# [Problem requirements]
Read the records beneath this task and copy every line that contains the string "lines".

-- Supplied material follows --

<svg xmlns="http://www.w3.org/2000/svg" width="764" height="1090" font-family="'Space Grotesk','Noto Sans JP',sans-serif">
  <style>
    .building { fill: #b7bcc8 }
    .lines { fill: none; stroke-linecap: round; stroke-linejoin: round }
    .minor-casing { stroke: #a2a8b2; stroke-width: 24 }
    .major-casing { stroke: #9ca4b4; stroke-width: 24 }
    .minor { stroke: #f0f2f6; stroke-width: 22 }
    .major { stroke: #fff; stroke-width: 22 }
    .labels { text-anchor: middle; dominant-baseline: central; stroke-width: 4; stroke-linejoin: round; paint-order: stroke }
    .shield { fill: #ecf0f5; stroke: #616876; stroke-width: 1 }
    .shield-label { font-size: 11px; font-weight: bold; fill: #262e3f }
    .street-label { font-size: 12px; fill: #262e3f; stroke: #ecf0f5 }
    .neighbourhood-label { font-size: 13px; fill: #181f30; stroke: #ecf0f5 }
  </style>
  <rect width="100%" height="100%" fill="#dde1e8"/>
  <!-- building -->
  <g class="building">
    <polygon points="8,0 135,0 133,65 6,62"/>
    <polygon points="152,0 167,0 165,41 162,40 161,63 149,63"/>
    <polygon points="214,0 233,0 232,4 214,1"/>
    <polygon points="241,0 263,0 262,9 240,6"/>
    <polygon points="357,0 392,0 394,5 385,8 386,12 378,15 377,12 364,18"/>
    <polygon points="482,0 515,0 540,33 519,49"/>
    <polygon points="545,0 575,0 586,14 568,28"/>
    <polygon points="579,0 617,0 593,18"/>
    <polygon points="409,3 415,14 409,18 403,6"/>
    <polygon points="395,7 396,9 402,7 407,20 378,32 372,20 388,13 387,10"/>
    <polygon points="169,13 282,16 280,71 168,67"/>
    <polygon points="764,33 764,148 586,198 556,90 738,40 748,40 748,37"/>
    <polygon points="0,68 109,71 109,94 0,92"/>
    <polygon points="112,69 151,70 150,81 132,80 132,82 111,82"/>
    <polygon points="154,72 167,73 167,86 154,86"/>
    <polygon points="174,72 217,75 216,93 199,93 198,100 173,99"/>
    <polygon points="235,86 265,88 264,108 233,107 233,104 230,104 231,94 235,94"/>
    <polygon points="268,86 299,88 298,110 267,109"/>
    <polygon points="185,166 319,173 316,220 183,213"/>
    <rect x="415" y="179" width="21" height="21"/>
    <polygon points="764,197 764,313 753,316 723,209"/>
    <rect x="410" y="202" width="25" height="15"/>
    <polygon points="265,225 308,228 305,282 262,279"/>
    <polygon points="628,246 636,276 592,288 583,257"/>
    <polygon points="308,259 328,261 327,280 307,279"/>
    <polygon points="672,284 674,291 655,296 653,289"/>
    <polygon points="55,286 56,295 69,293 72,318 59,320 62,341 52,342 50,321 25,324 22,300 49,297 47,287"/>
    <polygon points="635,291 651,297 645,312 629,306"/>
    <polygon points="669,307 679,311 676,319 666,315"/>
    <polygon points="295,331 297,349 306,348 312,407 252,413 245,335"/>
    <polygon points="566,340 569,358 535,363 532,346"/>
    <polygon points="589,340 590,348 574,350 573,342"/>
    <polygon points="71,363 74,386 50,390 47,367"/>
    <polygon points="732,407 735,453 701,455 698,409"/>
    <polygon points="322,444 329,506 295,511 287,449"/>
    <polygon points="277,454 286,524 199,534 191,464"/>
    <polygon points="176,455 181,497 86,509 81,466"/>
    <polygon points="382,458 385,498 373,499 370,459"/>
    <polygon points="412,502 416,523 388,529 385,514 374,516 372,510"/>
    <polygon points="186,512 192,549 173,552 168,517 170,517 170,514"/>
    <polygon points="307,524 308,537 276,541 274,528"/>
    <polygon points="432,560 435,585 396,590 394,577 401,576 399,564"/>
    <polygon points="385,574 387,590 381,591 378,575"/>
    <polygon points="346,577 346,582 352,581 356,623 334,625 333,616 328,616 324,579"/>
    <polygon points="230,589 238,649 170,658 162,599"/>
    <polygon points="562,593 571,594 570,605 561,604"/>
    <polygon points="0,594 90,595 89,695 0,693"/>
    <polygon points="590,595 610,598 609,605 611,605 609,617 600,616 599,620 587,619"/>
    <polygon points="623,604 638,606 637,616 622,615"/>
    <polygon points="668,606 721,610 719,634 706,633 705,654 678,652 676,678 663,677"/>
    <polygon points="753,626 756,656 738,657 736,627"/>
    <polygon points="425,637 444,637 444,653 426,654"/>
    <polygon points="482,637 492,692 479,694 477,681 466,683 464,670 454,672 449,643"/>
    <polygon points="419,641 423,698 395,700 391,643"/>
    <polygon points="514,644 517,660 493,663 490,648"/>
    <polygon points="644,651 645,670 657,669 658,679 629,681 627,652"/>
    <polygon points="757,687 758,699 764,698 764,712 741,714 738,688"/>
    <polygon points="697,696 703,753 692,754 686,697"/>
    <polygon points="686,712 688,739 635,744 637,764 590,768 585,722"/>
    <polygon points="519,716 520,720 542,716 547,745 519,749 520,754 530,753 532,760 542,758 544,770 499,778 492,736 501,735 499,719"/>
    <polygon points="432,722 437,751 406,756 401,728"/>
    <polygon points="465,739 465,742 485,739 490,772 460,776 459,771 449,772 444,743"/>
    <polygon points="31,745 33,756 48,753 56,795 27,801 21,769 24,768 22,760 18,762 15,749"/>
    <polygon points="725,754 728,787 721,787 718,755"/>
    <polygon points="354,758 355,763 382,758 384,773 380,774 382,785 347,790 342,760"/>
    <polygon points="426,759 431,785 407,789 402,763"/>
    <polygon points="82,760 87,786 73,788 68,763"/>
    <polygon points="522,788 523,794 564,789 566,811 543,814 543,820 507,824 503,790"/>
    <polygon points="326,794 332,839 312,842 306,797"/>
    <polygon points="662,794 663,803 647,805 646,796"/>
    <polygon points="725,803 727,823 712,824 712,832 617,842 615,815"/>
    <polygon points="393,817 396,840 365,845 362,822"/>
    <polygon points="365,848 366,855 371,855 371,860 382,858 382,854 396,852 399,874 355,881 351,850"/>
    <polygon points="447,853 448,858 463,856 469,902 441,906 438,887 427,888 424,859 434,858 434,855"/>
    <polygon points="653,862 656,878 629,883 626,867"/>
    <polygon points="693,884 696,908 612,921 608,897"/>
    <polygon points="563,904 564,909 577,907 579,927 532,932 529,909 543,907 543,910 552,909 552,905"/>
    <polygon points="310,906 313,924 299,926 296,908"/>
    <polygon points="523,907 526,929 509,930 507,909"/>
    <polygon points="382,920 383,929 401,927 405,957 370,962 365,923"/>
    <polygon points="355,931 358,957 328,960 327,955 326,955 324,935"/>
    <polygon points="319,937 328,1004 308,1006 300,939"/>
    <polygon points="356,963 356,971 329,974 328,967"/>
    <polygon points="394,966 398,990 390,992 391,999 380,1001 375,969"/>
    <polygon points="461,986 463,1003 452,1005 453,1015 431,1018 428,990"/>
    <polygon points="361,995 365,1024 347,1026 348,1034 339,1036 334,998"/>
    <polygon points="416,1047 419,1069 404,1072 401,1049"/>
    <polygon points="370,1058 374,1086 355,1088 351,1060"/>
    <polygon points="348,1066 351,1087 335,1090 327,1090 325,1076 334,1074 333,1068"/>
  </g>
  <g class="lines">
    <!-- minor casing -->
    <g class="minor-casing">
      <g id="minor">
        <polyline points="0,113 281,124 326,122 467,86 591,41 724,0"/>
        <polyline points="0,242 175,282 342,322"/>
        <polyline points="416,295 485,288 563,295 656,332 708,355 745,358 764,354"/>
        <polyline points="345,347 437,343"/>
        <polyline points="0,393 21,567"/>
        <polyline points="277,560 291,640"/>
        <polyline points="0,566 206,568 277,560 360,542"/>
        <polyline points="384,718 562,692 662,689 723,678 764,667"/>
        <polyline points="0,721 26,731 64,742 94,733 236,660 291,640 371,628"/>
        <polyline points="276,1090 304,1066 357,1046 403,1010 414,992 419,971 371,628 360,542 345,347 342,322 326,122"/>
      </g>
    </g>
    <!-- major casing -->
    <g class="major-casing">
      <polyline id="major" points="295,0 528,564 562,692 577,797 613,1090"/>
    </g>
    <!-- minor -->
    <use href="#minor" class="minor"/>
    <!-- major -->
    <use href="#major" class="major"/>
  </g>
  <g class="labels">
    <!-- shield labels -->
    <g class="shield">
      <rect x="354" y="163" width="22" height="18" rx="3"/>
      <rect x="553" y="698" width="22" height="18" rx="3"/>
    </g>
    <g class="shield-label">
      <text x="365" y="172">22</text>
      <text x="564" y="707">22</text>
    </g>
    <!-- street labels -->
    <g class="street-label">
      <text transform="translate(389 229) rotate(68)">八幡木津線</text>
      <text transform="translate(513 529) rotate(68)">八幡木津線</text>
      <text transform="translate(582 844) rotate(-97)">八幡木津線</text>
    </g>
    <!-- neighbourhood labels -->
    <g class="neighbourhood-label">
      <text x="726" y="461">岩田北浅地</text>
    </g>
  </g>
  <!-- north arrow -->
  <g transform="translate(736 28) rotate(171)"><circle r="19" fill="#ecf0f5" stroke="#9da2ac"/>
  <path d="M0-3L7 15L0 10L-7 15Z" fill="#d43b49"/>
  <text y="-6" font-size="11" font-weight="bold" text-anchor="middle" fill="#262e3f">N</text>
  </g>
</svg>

-- Supplied material concluded --

# [Written reply]
    .lines { fill: none; stroke-linecap: round; stroke-linejoin: round }
  <g class="lines">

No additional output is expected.